David bridges his temples with thumb and pinkie finger, his long-established means of tabling a disagreeable subject. “You force me to wonder whose bed you got out of on the wrong side this morning.”
“Nice try.” Laurel takes up a letter opener in lieu of pen.
“And to wonder why you’re staying in town this week. I heard you’re at the Phillipe. The commute’s finally gotten to you? I knew it would, sooner or later.”
“Don’t give yourself too much credit.”
“What the hell has gotten into you? All I’m after is a civil exchange, a simple progress report, and here you are, girded for hand-to-hand combat.”
“You know, I could probably use some hand-to-hand combat . . . hand-to-hand anything . . . whatever. Get on with it. What do you have to know that just won’t wait?”
“How the Elliot project’s moving along and if you’re any closer to reaching a decision about coming on board with me. I realize I’m rushing things to ask this soon, but it would give me great pleasure to be able to announce tonight that you’ll be joining my division when you make it official with the firm.”
“And delivering Colin Elliot into your management fold while I’m at it.” Laurel taps out a broken cadence with the letter opener.
“That is absolutely uncalled for.” David uncrosses his legs and corrects his posture.
“So is your hoping to announce recapture of me to a gathering that includes your already distrustful wife.”
“Don’t flatter yourself.”
“I’m not. I don’t find being dangled as an enticement at all flattering.”
“I won’t dignify that with a response.” David grips the arms of the chair as though readying to rise—or attempting to restrain himself.
“Very well. I dare say we’re done here, then.”
“We’re done with the unwarranted sniping part of the program, if that’s what you mean, and if you’d rather not update me on your progress with Colin, fine.
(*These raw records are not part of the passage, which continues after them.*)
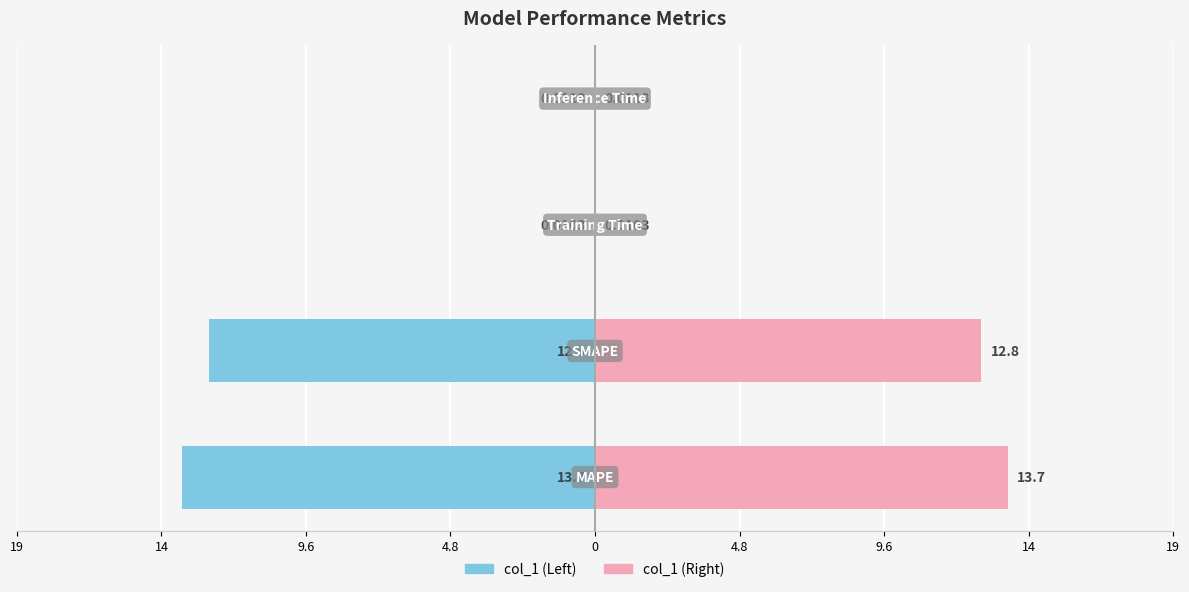

Which series changed the most between 19 and 4.8?

col_1 (left)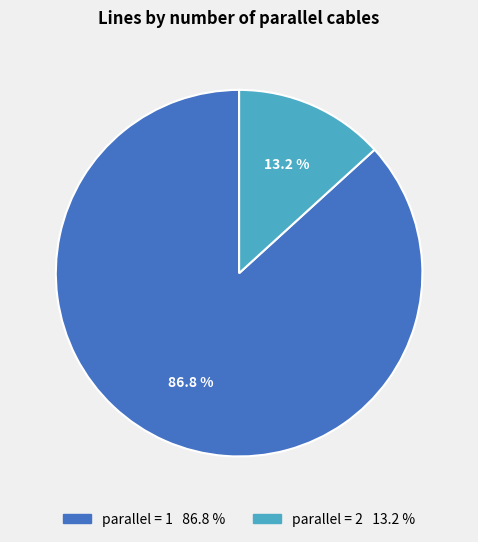

Is there any slice that represents more than half of the pie?

Yes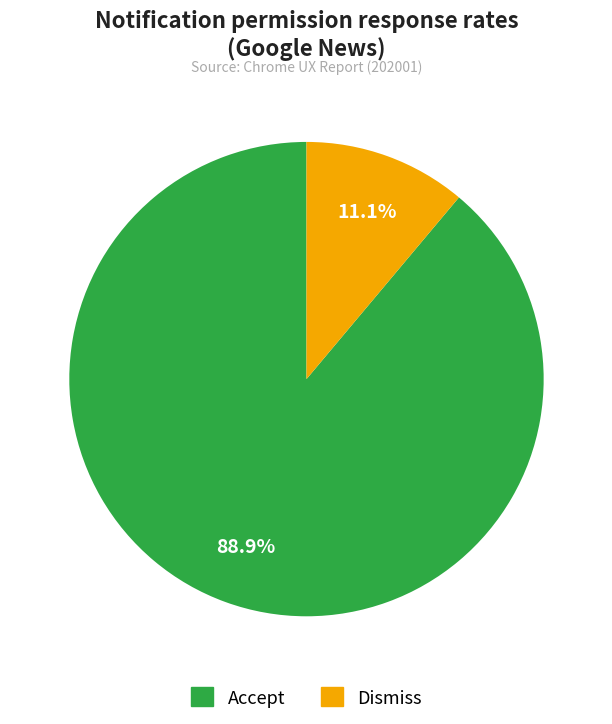

Is there any slice that represents more than half of the pie?

Yes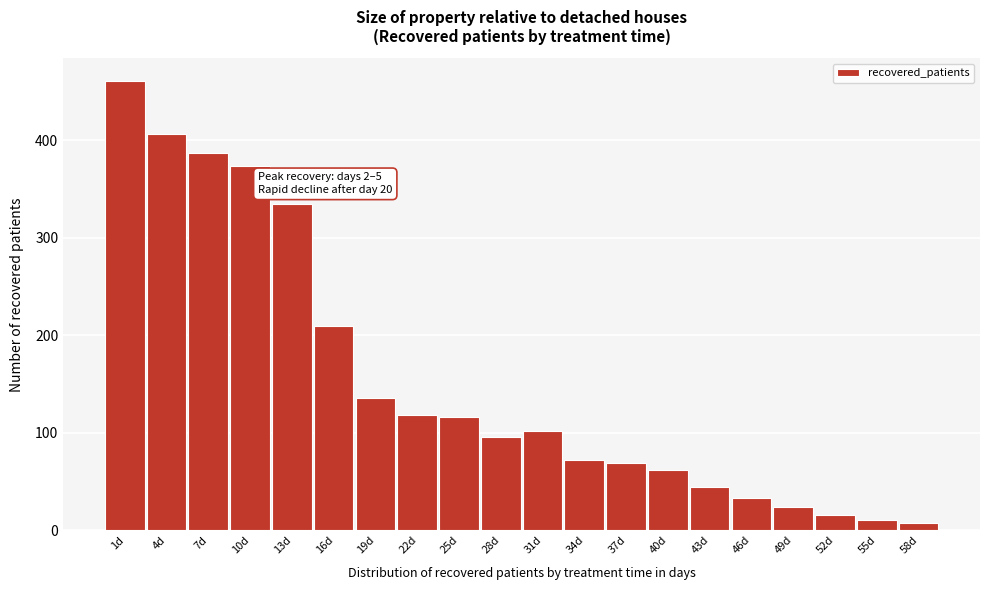

Reading left to right, what are all the values shown in this chart?

1d=461	4d=406	7d=387	10d=374	13d=335	16d=209	19d=136	22d=118	25d=116	28d=96	31d=102	34d=72	37d=69	40d=62	43d=44	46d=33	49d=24	52d=16	55d=11	58d=7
I can always check with him directly.”
“That won’t be necessary.” Laurel lets out a long ragged sigh. “Give me a second to figure out where we left off.” She forsakes the letter opener and makes a show of flipping through the documents on her desk, although none are related to the present subject.
“To refresh your mind,” David says, “the last time we updated was at the studio, the night Colin was about to be hauled away for murder one. Since then, I understand Nate Isaacs has been deposed—”
“Don’t you wish.”
“Yo
u know what I mean. Since then, I understand you to have taken Nate’s testimony pertaining to the ruinous events in Northern Michigan. There, is that better?”
“Ruinous. You said ruinous like you were describing a lost cause. I knew it. You’d already written him off, hadn’t you?”
“Slow down. Written who off?”
“You abandoned Colin. You went to East Bejesus or wherever it was, rattled a few cages, jerked a few judges around, and then hightailed it out of there.”
“Wait a minute. Is that what this nastiness is about?” David slaps the arm of the chair. “You’re upset with me because I didn’t maintain some sort of vigil at Colin’s bedside when he was injured? Good lord, girl, he was at death’s door.” He slaps the chair arm again. “No one except Nate gave him much of a chance, and once I took care of the legal concerns, my presence served no real purpose. Besides, considering the state he was in, Colin wouldn’t have known I was there and—”
“Oh, but I think you’re wrong.” Laurel drums her fingers on the arm of her chair. “I think he very well may have known you were there. Just last night he talked a little about the aftermath. He knows he did not sustain blunt trauma injuries to the head and was never in a conventional coma. He also knows that as his physical recovery progressed, he had a certain amount of awareness—enough, they told him, that he was able to cooperate with the physical therapists to some extent. He said when they’d done as much as they could for him in Colorado, he wasn’t considered a wholly lost cause because there remained the slim possibility that his so-called neurological deficit was, in fact, a dissociative disorder.”
“Then you’re saying—he’s saying—that his disconnect could have been a defense mechanism.” David strokes his chin as though he’d suddenly sprouted a beard.